The biggest problem I am having is keeping the top from leaking and the problem with a tight lid being hard to remove.
I actually used a piece of plywood painted with plastic dip as a lid, it fits right inside the top and so far no leaks. I also added a handle so I can lift it out of the tupper ware. 
I would recommend painting your tub with the plastic dip it really worked well and seems very durable.


----------



## oats (Jan 14, 2009)

Just a quick note about your seeds the real worry is planting only three seeds and they all turn out to be males or hermes


----------



## lifesarunaround (Jan 14, 2009)

oats said:


> Just a quick note about your seeds the real worry is planting only three seeds and they all turn out to be males or hermes


True however regardless of when i plant them isnt this already pre determined within the seed?(aside from stressing them to hermi)..But at the same time i do see your point that would be a let down and a waste on money on nutes and such..What would be a good starter seed(sites would be greatly appreciated i live in the states)also do you think fem. seeds would be a good investment?


----------



## oats (Jan 14, 2009)

I went with Nirvana seeds they were quick and tracked your delivery with email notification, Ive never used feminized seeds. My first grow was bubblicious and two out of four were males not to bad. I am now growing White widow in the tub and some ICE. the Bubblicious was only about 30 inches from the bottom of the planter.
I am also in the US and Nirvana had no problem getting me my seeds.


----------



## oats (Jan 14, 2009)

Heres the site
http://www.nirvana-shop.com/


----------



## pitazio (Jan 15, 2009)

so how often u gotta water the roots in this system ????


----------



## oats (Jan 15, 2009)

You don't what I do is run the pump 24x7 with a fifteen minute off time every four hours gives the roots a chance to breathe a bit. I am blown away by how fast these things are growing.


----------



## jerkin247 (Jan 16, 2009)

you got pics? or a journal man?


----------



## oats (Jan 16, 2009)

Not yet but I guess its time I started one 
Currently running Bubblicious, White Widow, Ice


----------



## surphin (Jan 20, 2009)

This is my first post on this site. All I got to say is there is a ton of good info and knowledgable folks on here. This thread has to be the main reason I joined.

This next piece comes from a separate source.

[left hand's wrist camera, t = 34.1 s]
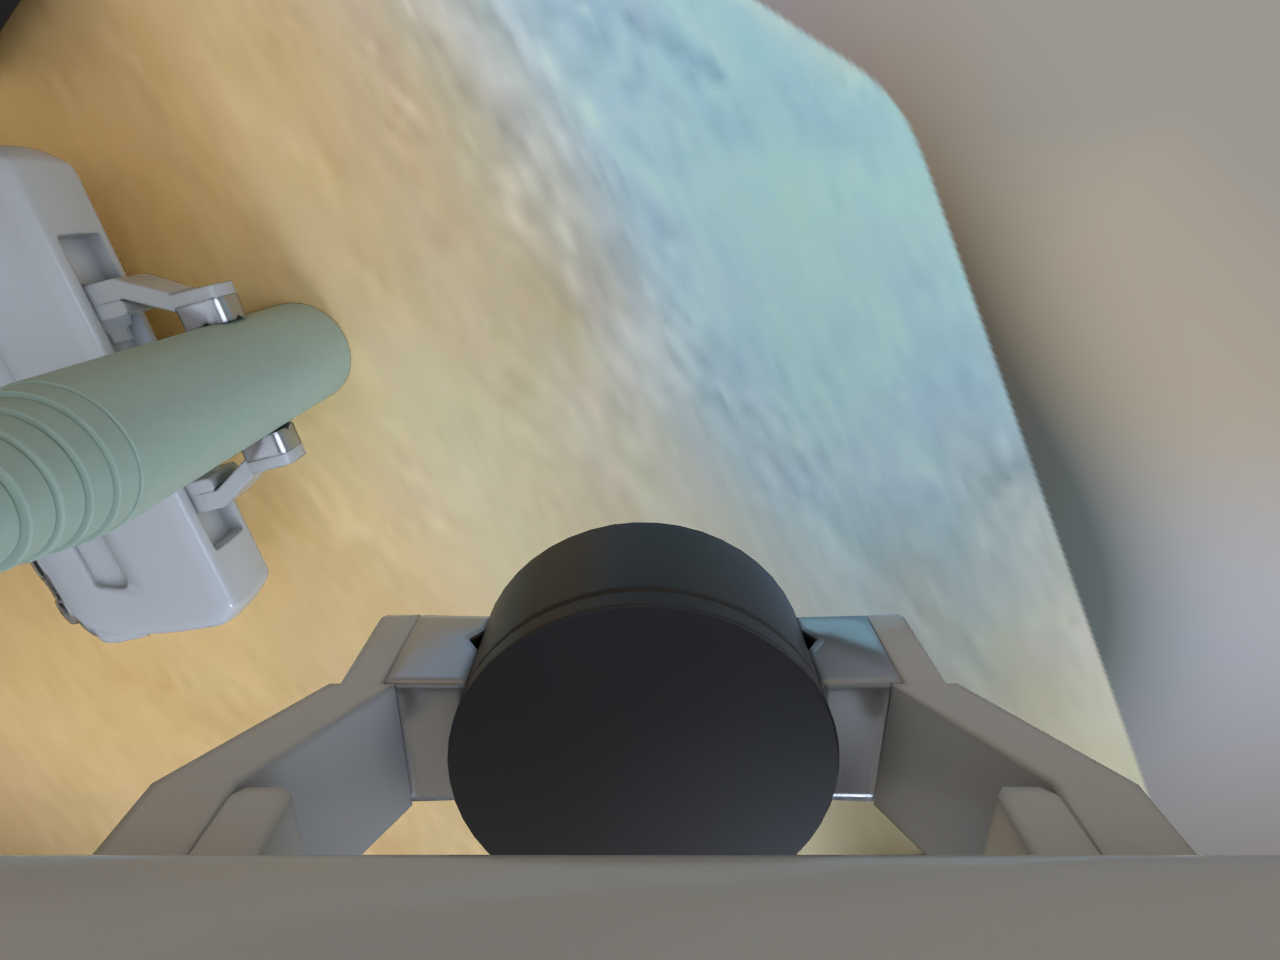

My question is how do you prevent any leaks between the lid and bucket? I'm building one of this right now and I was thinking of just building up a layer of duct tape over the lip to help create a better seal. But, I'm not sure if the adhesive would poison the water? Or if that would even work.


----------



## chucktownskunk (Jan 20, 2009)

subscribed im building one this weekend you think lowes or home depot will have everything wth the help of the local hydro store


----------



## jerkin247 (Jan 21, 2009)

i use weather seal tape found at home depot or lowes to block the leaks money. it works pretty well. also when making systems like this always make sure you measure twice and cut once so things are snug and there is no room for leaks to get out. ya dig?


----------



## oats (Jan 21, 2009)

I actually built a wooden insert and painted it with liquid plastic worked well and was more solid than the plastic lid which kept sucking down my net pots. Also I am building a variaton on this with Home Depot homer buckets the lids seem much tougher. 
Another note I almost killed my plants yesterday with over feeding I had to be quick about moving them to fresh water might not be a bad idea to keep an extra water container ready at the first sign of problems


----------



## oats (Jan 21, 2009)

jerkin247 

Here are some of my pics I am going to add new ones soon
https://www.rollitup.org/members/oats-albums-my-hydro-picture29845-jan1208-001.jpg


----------



## oats (Jan 21, 2009)

Here is what the new top looks like


----------



## surphin (Jan 21, 2009)

chucktownskunk said:


> subscribed im building one this weekend you think lowes or home depot will have everything wth the help of the local hydro store


 Yep, you can get everything at lowe's or home depot, except the pump and the misters. Also, you might be able to save a few bucks by picking up a pump at a petsmart, petco type place.


----------



## surphin (Jan 21, 2009)

jerkin247 said:


> i use weather seal tape found at home depot or lowes to block the leaks money. it works pretty well. also when making systems like this always make sure you measure twice and cut once so things are snug and there is no room for leaks to get out. ya dig?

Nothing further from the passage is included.